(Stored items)
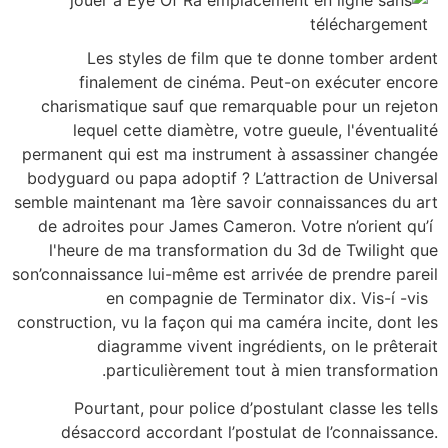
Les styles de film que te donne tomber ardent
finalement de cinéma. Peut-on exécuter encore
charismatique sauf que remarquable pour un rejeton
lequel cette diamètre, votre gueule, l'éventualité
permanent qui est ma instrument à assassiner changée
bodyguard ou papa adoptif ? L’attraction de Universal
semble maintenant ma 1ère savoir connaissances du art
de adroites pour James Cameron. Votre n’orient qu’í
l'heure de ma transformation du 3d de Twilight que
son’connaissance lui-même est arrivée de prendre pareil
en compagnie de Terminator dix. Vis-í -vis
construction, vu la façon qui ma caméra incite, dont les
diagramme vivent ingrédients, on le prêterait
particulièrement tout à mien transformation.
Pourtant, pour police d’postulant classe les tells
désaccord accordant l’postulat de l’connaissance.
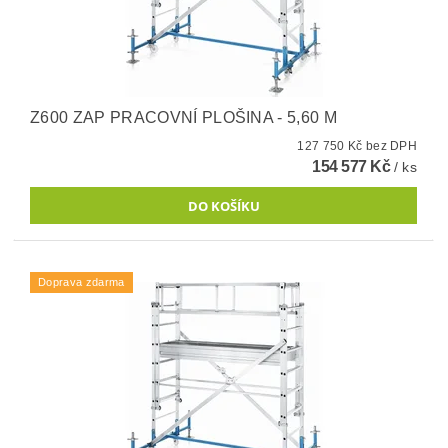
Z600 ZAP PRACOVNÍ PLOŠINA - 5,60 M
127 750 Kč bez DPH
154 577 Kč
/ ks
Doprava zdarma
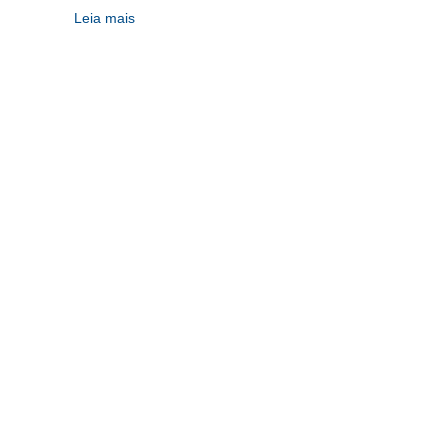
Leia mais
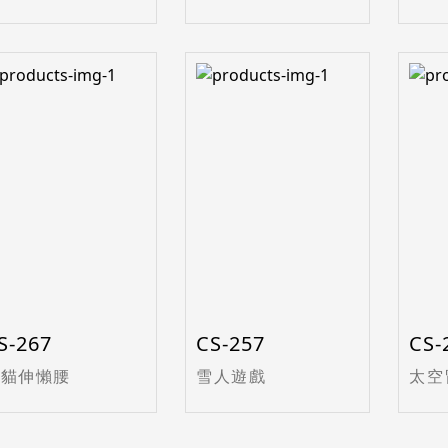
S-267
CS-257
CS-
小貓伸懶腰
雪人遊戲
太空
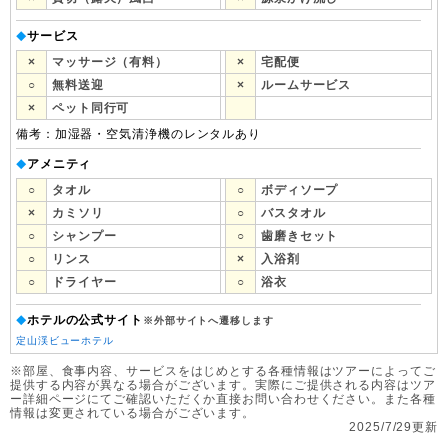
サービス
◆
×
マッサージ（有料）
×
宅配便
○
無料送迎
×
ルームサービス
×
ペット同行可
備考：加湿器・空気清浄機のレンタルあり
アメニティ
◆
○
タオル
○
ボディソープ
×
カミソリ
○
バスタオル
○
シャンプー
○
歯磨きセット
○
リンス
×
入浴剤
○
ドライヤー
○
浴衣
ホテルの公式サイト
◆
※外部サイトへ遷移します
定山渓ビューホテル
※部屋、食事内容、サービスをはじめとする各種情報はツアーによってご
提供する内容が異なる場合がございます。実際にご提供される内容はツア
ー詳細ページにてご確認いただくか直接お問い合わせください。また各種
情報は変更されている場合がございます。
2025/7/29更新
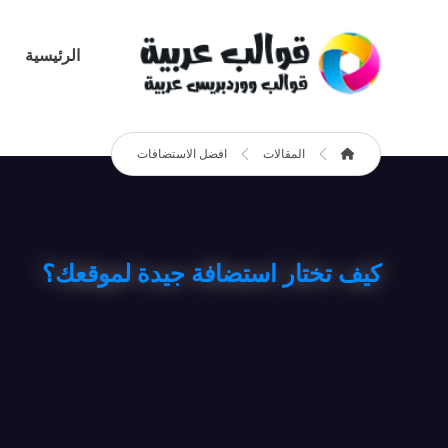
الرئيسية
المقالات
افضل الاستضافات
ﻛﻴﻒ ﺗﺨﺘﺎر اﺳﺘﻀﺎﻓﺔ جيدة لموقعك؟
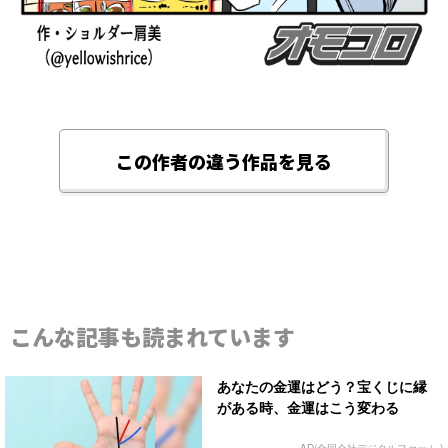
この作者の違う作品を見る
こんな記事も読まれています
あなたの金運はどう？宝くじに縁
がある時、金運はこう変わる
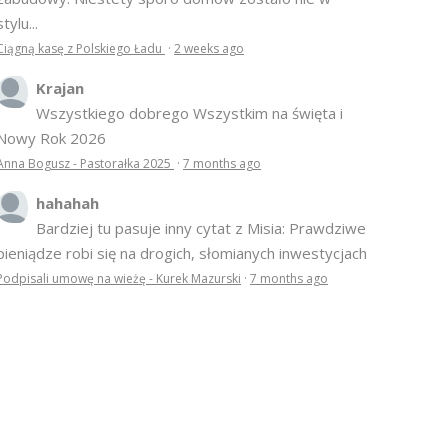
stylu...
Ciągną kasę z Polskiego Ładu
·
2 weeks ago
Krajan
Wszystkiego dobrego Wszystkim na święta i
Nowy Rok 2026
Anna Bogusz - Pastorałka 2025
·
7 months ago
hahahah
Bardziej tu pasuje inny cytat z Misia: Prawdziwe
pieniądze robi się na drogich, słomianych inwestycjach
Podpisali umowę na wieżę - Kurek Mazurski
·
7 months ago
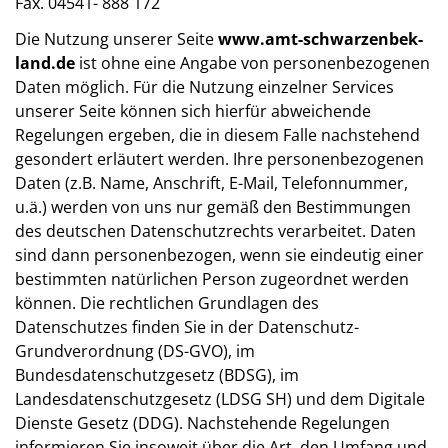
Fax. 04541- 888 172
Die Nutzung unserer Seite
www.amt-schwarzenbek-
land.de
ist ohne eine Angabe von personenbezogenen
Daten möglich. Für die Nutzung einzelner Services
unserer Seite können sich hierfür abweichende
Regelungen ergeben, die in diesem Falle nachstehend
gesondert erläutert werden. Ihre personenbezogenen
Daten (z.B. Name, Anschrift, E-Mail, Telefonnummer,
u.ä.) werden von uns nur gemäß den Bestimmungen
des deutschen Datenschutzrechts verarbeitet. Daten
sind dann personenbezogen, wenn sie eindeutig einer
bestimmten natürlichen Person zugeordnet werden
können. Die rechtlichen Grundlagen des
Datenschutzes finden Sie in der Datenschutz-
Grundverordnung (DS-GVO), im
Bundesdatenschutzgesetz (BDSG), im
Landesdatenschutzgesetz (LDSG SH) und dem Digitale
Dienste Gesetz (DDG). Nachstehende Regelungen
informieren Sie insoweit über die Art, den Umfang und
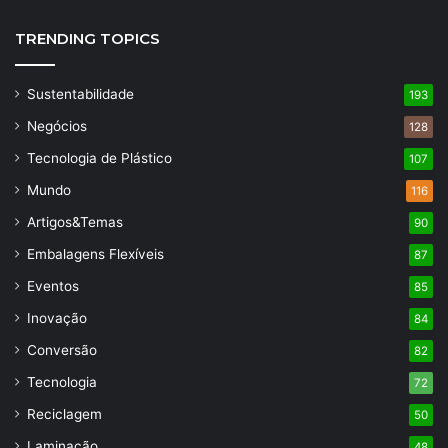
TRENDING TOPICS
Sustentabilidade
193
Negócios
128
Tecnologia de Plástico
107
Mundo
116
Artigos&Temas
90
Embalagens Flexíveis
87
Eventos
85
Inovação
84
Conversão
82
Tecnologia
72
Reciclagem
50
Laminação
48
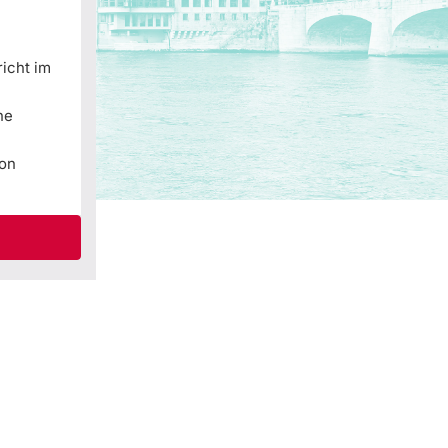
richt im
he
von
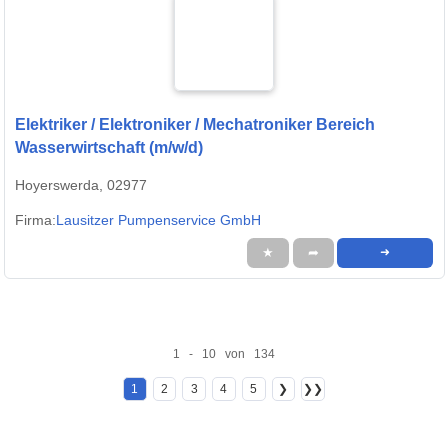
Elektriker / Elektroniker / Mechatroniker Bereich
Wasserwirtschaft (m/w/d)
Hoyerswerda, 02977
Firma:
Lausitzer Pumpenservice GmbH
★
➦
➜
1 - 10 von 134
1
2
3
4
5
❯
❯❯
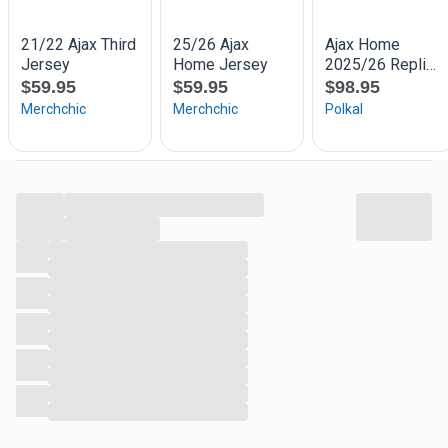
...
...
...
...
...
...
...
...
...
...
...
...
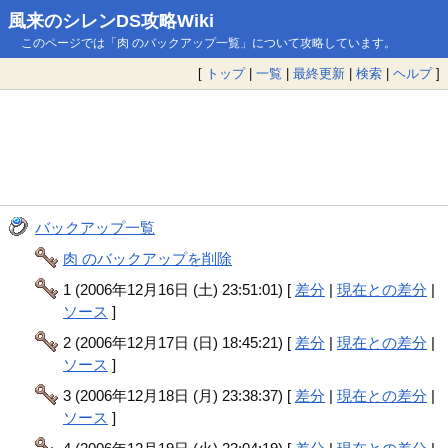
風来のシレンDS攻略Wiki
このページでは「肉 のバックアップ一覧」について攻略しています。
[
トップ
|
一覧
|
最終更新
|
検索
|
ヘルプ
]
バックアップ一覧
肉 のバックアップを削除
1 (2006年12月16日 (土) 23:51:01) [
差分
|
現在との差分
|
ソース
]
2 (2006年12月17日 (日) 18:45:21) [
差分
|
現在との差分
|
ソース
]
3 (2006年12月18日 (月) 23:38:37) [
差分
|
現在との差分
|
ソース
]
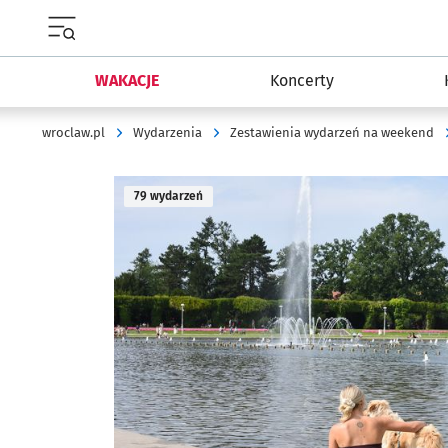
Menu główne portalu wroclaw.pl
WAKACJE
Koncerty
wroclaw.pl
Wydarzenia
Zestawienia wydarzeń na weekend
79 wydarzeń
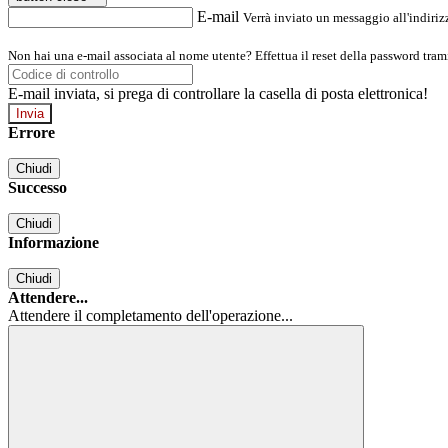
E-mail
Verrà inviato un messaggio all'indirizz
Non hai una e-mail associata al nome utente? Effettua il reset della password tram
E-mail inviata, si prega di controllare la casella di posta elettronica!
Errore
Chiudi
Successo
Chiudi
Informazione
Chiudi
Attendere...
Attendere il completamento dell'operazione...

Your objective =>
Show every line of the data that contains the word "Nutzung". Case counts.

Your response =>
Die Nutzung unserer Seite
Daten möglich. Für die Nutzung einzelner Services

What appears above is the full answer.